Business, Economics and Jobs

China oil spill: CNOOC, ConocoPhillips agree to pay $266 million in compensation


This photo taken on July 26, 2011 shows Chinese holidaymakers swimming off the country's northern coast despite oil sludge washed ashore by the spill in Bohai Bay.



China National Offshore Oil Corp (CNOOC) and ConocoPhillips have agreed to pay $1.68 billion yuan ($266 million) in compensation for damage caused by a series of oil spills off the coast of northern China last year, the Financial Times reported today.

Houston-based ConocoPhillips, the operator of the well in the Penglai oilfield, will pay 1.09 billion yuan of that as well as 113 million yuan to “support environmental initiatives,” Bloomberg reported.

Leaks from the oilfield in China’s already heavily polluted Bohai Bay began in June and were eventually sealed in late October, according to Reuters.

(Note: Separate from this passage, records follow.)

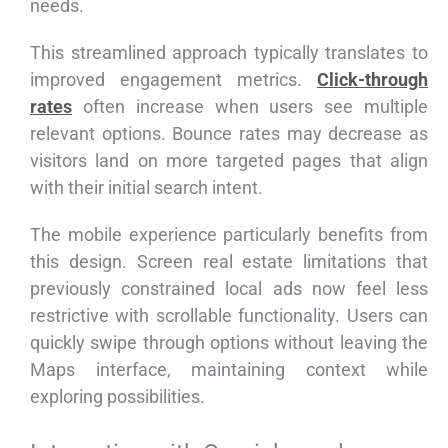
needs.
This streamlined approach typically translates to
improved engagement metrics.
Click-through
rates
often increase when users see multiple
relevant options. Bounce rates may decrease as
visitors land on more targeted pages that align
with their initial search intent.
The mobile experience particularly benefits from
this design. Screen real estate limitations that
previously constrained local ads now feel less
restrictive with scrollable functionality. Users can
quickly swipe through options without leaving the
Maps interface, maintaining context while
exploring possibilities.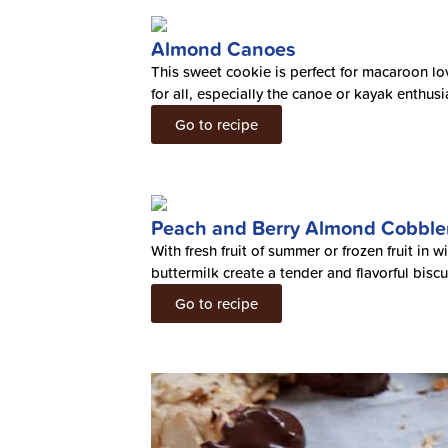
Almond Canoes
This sweet cookie is perfect for macaroon lov
for all, especially the canoe or kayak enthusi
Go to recipe
Peach and Berry Almond Cobble
With fresh fruit of summer or frozen fruit in
buttermilk create a tender and flavorful biscu
Go to recipe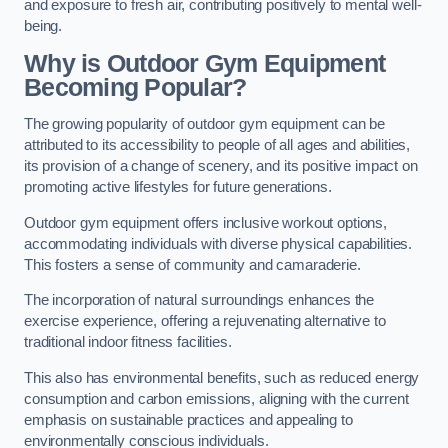
and exposure to fresh air, contributing positively to mental well-
being.
Why is Outdoor Gym Equipment
Becoming Popular?
The growing popularity of outdoor gym equipment can be
attributed to its accessibility to people of all ages and abilities,
its provision of a change of scenery, and its positive impact on
promoting active lifestyles for future generations.
Outdoor gym equipment offers inclusive workout options,
accommodating individuals with diverse physical capabilities.
This fosters a sense of community and camaraderie.
The incorporation of natural surroundings enhances the
exercise experience, offering a rejuvenating alternative to
traditional indoor fitness facilities.
This also has environmental benefits, such as reduced energy
consumption and carbon emissions, aligning with the current
emphasis on sustainable practices and appealing to
environmentally conscious individuals.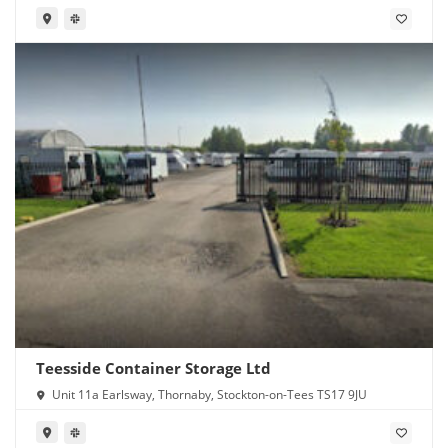
Teesside Container Storage Ltd
Unit 11a Earlsway, Thornaby, Stockton-on-Tees TS17 9JU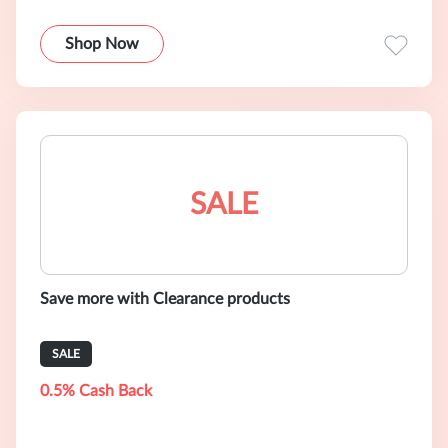
Shop Now
SALE
Save more with Clearance products
SALE
0.5% Cash Back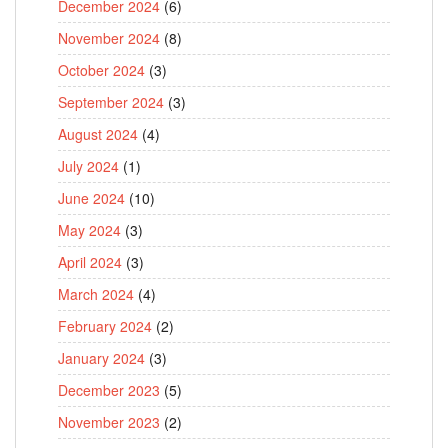
December 2024
(6)
November 2024
(8)
October 2024
(3)
September 2024
(3)
August 2024
(4)
July 2024
(1)
June 2024
(10)
May 2024
(3)
April 2024
(3)
March 2024
(4)
February 2024
(2)
January 2024
(3)
December 2023
(5)
November 2023
(2)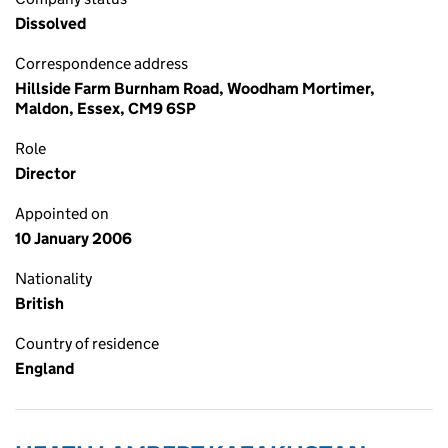
Dissolved
Correspondence address
Hillside Farm Burnham Road, Woodham Mortimer,
Maldon, Essex, CM9 6SP
Role
Director
Appointed on
10 January 2006
Nationality
British
Country of residence
England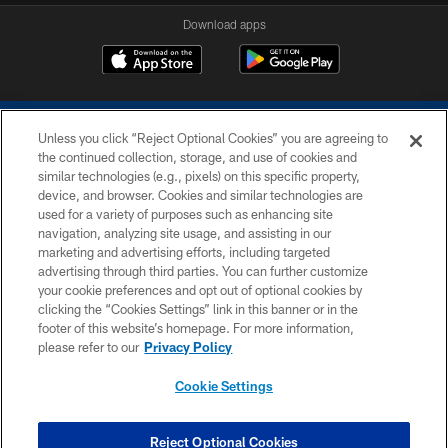
Download apps
Unless you click “Reject Optional Cookies” you are agreeing to
the continued collection, storage, and use of cookies and
similar technologies (e.g., pixels) on this specific property,
device, and browser. Cookies and similar technologies are
COPYRIGHT © 2026 COLTS, INC.
used for a variety of purposes such as enhancing site
navigation, analyzing site usage, and assisting in our
PRIVACY POLICY
marketing and advertising efforts, including targeted
advertising through third parties. You can further customize
ACCESSIBILITY
your cookie preferences and opt out of optional cookies by
clicking the “Cookies Settings” link in this banner or in the
CONTACT US
footer of this website’s homepage. For more information,
SITE MAP
please refer to our
Privacy Policy
AD CHOICES
Cookie Settings
YOUR PRIVACY CHOICES
COOKIE SETTINGS
Reject Optional Cookies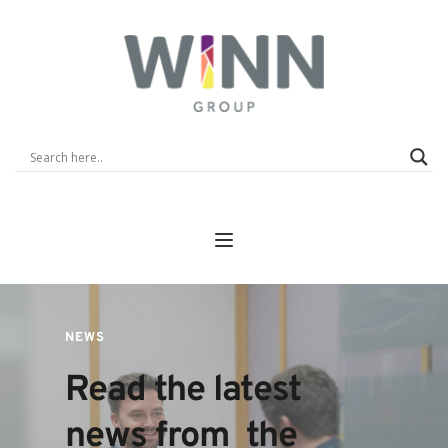
NEWS
Read the latest 
news from  the 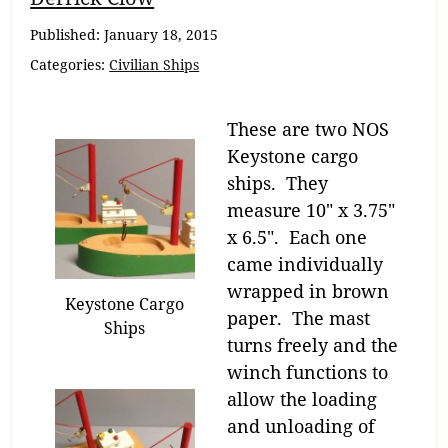
Navigation
Published:
January 18, 2015
Categories:
Civilian Ships
These are two NOS
Keystone cargo
ships. They
measure 10″ x 3.75″
x 6.5″. Each one
came individually
wrapped in brown
Keystone Cargo
paper. The mast
Ships
turns freely and the
winch functions to
allow the loading
and unloading of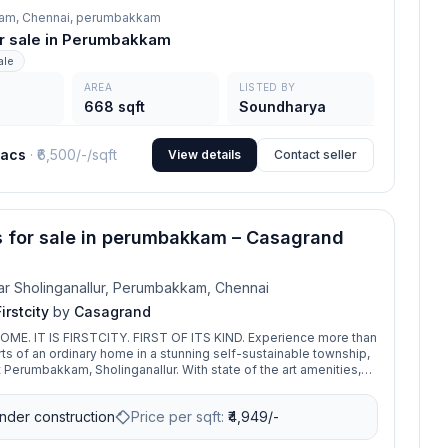
am, Chennai,
perumbakkam
for sale in Perumbakkam
ale
AREA
LISTED BY
668 sqft
Soundharya
lacs
· ₹
6,500/-
/sqft
View details
Contact seller
s for sale in perumbakkam – Casagrand
r Sholinganallur, Perumbakkam, Chennai
rstcity
by
Casagrand
T IS FIRSTCITY. FIRST OF ITS KIND. Experience more than
rts of an ordinary home in a stunning self-sustainable township,
t Perumbakkam, Sholinganallur. With state of the art amenities,
lass living experience and indulge in these world-class features
or you. So, don’t just move into a new home, move into Casagrand
nder construction
Price per sqft:
₹
4,949/-
in itself.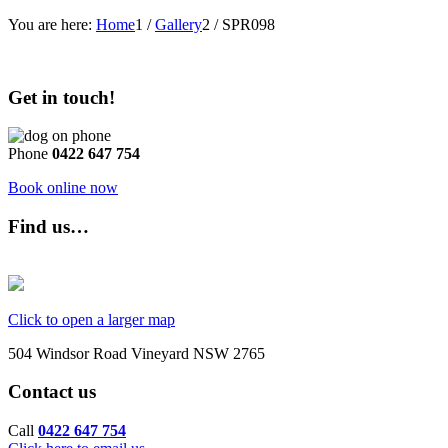
You are here:
Home
1
/
Gallery
2
/
SPR098
Get in touch!
Phone
0422 647 754
Book online now
Find us…
Click to open a larger map
504 Windsor Road Vineyard NSW 2765
Contact us
Call
0422 647 754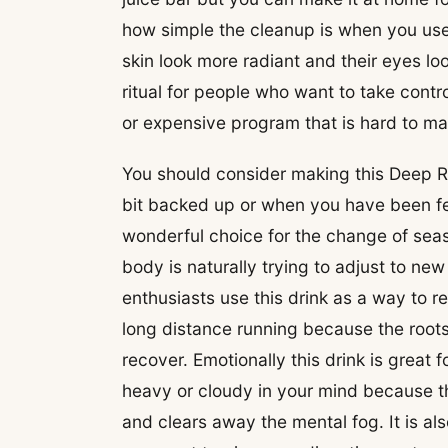
how simple the cleanup is when you use
skin look more radiant and their eyes lo
ritual for people who want to take contro
or expensive program that is hard to main
You should consider making this Deep R
bit backed up or when you have been feel
wonderful choice for the change of seas
body is naturally trying to adjust to n
enthusiasts use this drink as a way to r
long distance running because the roots
recover. Emotionally this drink is great
heavy or cloudy in your mind because t
and clears away the mental fog. It is a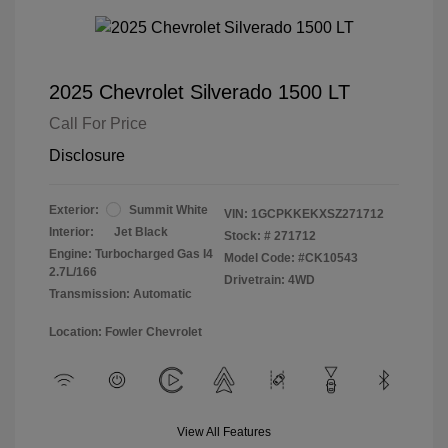
2025 Chevrolet Silverado 1500 LT
Call For Price
Disclosure
Exterior:
Summit White
VIN:
1GCPKKEKXSZ271712
Interior:
Jet Black
Stock: #
271712
Engine: Turbocharged Gas I4
Model Code: #CK10543
2.7L/166
Drivetrain: 4WD
Transmission: Automatic
Location: Fowler Chevrolet
View All Features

The oil polluted an area measuring 2,394 square miles – more than twice the size of Luxembourg.

Bloomberg said the companies previously agreed to pay $160 million to compensate Chinese fishermen for losses caused by the leakage of 3,000 barrels of oil and drilling mud.

CNOOC, China’s largest offshore oil producer, will also pay 480 million yuan to “resume the social responsibility for Bohai environmental protection,” the company said in a statement.

The money will be used to fund environmental programs such as “ecological and environmental protection” and restoration of the “damaged marine ecological environment”.

Energy-hungry China is one of the world’s largest consumers of crude and is no stranger to major oil spills.

In 2010, an oil pipeline explosion in the northeastern city of Dalian sent oil across an area of 165 miles.